(Images with localized body landmarks)
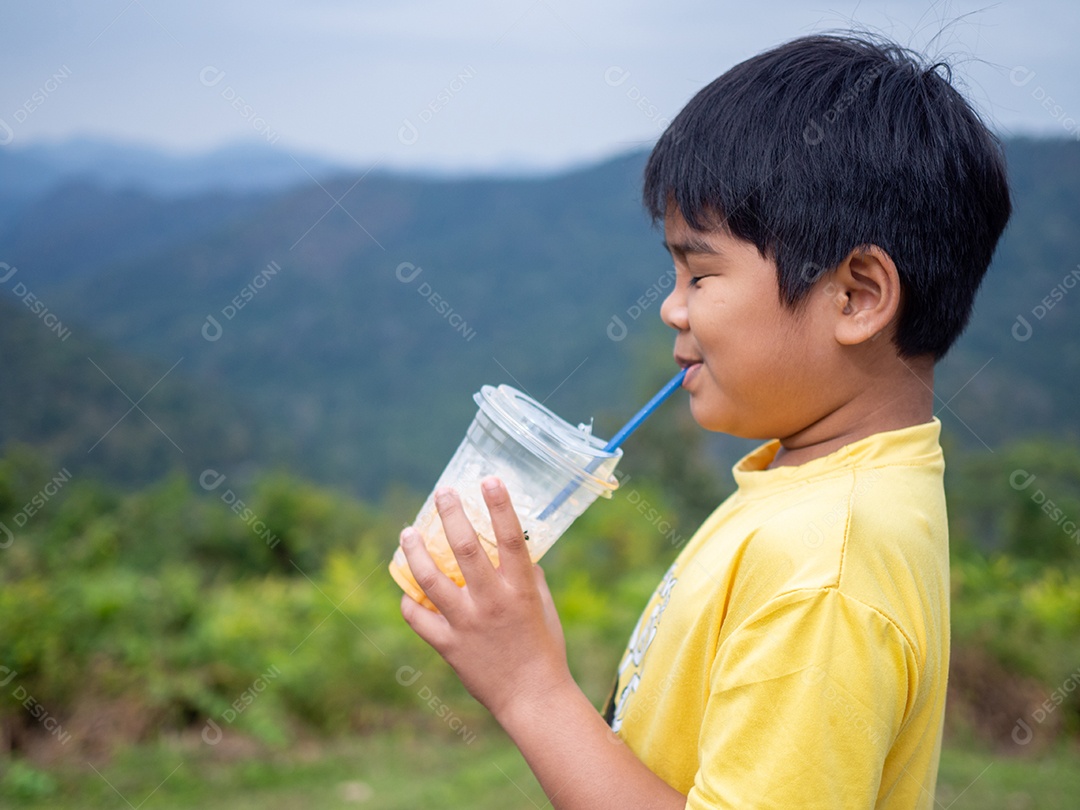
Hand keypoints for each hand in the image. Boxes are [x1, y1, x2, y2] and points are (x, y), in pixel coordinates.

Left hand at [398, 477, 572, 720]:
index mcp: (521, 589)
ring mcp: (466, 624)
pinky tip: (407, 586)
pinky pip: (417, 617)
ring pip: (430, 578)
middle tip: (442, 492)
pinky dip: (409, 599)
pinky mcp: (448, 645)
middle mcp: (492, 602)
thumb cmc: (545, 649)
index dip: (499, 505)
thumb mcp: (544, 606)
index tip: (489, 479)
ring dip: (415, 550)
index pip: (510, 537)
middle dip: (451, 513)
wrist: (533, 698)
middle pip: (464, 547)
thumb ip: (528, 576)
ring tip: (407, 531)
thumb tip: (514, 547)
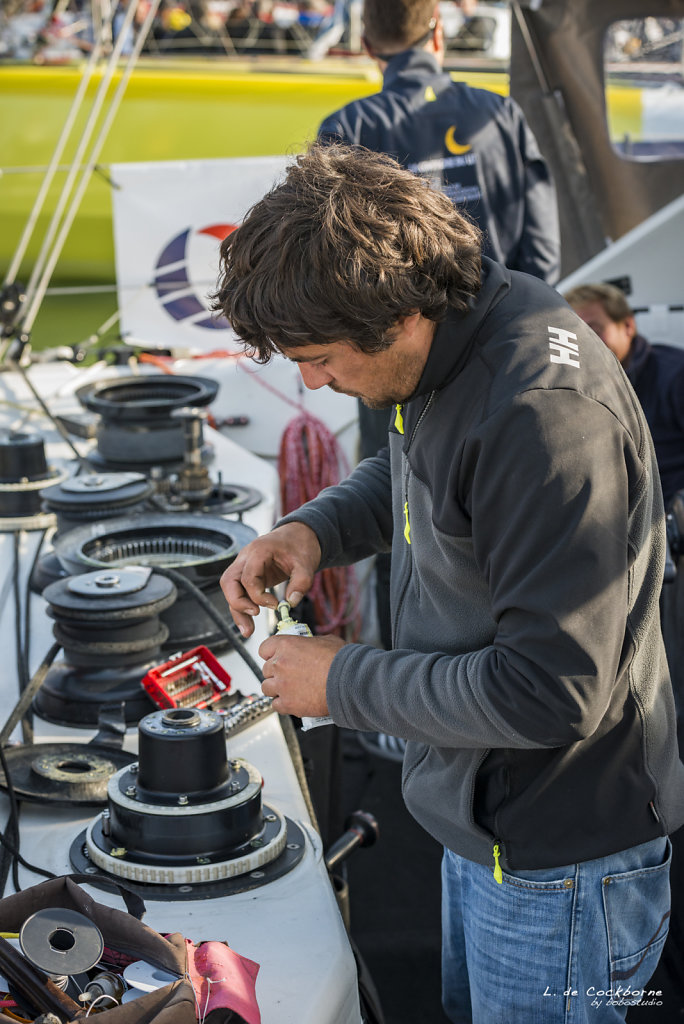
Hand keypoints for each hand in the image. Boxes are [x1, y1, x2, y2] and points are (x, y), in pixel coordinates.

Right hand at [220, 522, 320, 636]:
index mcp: (259, 551)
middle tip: (253, 618)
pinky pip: (239, 591)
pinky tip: (249, 623)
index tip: (275, 604)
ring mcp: (244, 565)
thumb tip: (291, 603)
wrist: (299, 535)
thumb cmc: (301, 545)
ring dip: (237, 610)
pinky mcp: (248, 574)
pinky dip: (243, 607)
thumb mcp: (307, 562)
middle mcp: (245, 557)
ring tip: (248, 631)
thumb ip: (301, 582)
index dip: (258, 596)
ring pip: (230, 589)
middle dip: (238, 603)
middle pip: (229, 582)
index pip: (247, 577)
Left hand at [259, 633, 345, 717]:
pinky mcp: (287, 703)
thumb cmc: (341, 661)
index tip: (275, 657)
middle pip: (265, 669)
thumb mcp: (324, 641)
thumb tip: (307, 646)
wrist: (349, 681)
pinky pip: (275, 705)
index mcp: (286, 645)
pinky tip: (293, 700)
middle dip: (276, 672)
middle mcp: (280, 664)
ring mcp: (282, 685)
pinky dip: (283, 704)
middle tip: (288, 674)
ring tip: (290, 689)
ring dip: (276, 688)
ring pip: (267, 688)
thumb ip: (308, 644)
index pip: (264, 649)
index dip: (270, 654)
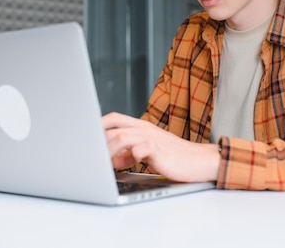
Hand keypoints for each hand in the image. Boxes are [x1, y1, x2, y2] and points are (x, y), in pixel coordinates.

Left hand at [102, 112, 219, 182]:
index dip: (98, 125)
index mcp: (141, 126)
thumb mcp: (147, 152)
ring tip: (104, 163)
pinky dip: (130, 157)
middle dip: (98, 143)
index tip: (86, 136)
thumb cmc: (173, 157)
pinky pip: (139, 149)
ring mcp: (152, 137)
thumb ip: (129, 153)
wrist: (198, 160)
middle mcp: (145, 129)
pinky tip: (129, 165)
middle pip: (113, 128)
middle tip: (91, 156)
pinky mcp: (159, 150)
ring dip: (109, 151)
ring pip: (122, 137)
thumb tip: (111, 160)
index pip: (114, 118)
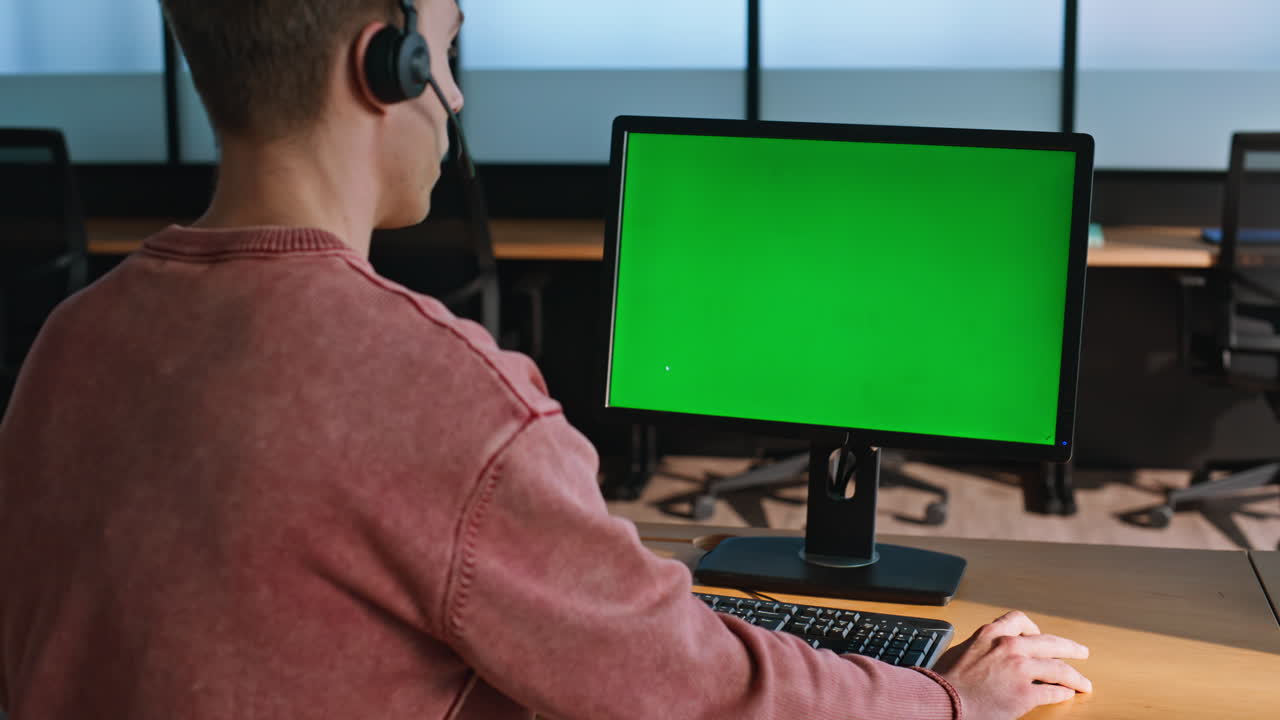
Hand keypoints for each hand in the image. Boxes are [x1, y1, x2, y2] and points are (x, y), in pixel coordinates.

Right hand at [932, 610, 1091, 719]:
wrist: (942, 699)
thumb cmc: (946, 680)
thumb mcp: (962, 650)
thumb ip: (981, 646)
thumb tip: (988, 652)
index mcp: (991, 633)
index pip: (1020, 620)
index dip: (1034, 628)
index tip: (1040, 635)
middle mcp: (1009, 647)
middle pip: (1051, 642)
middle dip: (1070, 648)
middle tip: (1081, 652)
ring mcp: (1020, 670)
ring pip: (1059, 668)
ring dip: (1075, 677)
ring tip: (1083, 682)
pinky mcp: (1025, 694)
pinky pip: (1053, 692)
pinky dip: (1063, 694)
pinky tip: (1066, 695)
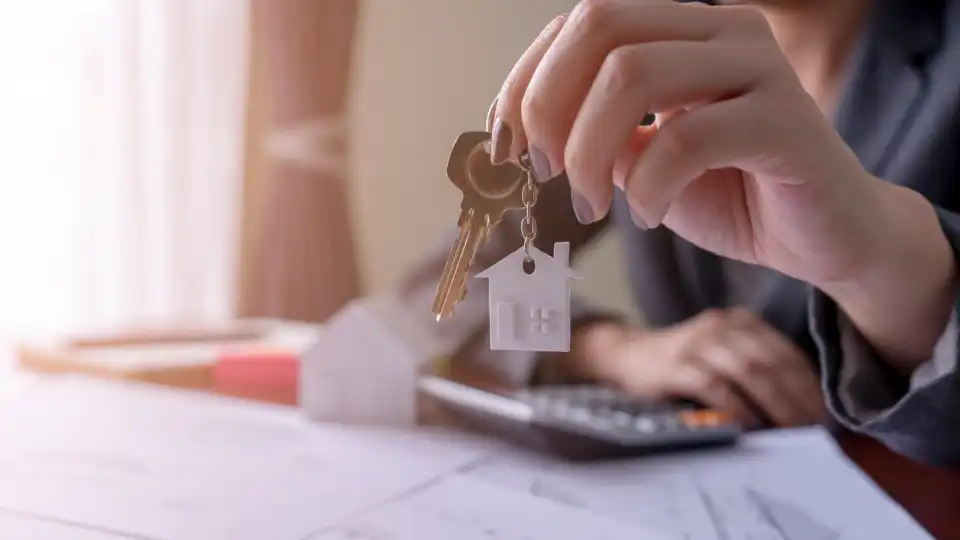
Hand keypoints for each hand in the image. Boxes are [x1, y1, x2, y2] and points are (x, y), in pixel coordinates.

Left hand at [490, 0, 955, 365]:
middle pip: (601, 26)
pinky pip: (686, 138)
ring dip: (589, 150)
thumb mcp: (641, 161)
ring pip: (633, 73)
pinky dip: (647, 186)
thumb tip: (524, 129)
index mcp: (684, 29)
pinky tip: (648, 217)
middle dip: (549, 104)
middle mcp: (723, 29)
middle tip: (545, 172)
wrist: (822, 239)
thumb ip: (594, 134)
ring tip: (590, 204)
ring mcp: (759, 66)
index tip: (505, 144)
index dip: (527, 77)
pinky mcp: (787, 120)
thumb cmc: (730, 194)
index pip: (584, 21)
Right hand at [583, 310, 825, 428]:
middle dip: (798, 398)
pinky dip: (737, 407)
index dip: (809, 385)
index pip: (786, 352)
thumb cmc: (683, 365)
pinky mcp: (677, 364)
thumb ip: (756, 369)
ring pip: (749, 371)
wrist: (627, 357)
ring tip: (790, 432)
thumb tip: (801, 408)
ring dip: (775, 404)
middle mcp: (722, 325)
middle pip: (772, 361)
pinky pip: (715, 385)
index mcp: (740, 321)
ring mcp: (698, 343)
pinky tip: (750, 426)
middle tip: (814, 430)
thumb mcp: (724, 355)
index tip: (825, 416)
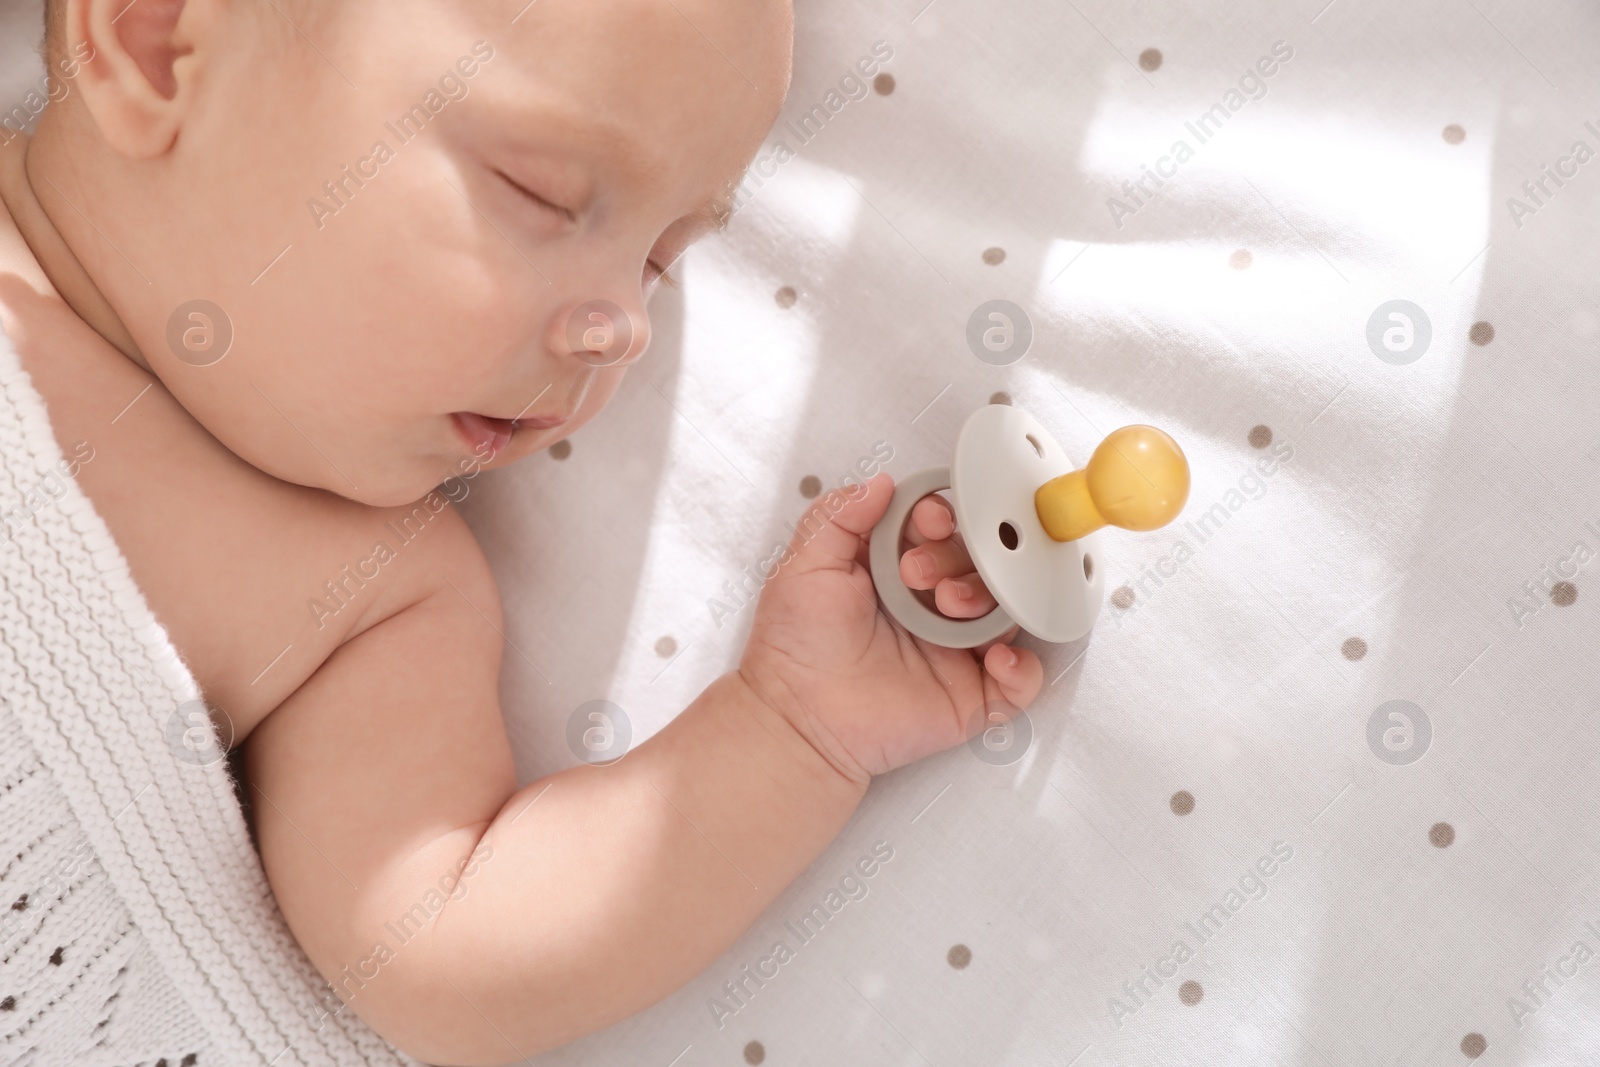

• [YOUR TASK] The answer must be all the lines above that hold the word "Left".

• [TASK ANSWER]
Left hand at [398, 477, 572, 720]:
Left hand at [259, 633, 345, 717]:
Left hand at [102, 112, 219, 182]:
Left hand at [490, 0, 955, 365]:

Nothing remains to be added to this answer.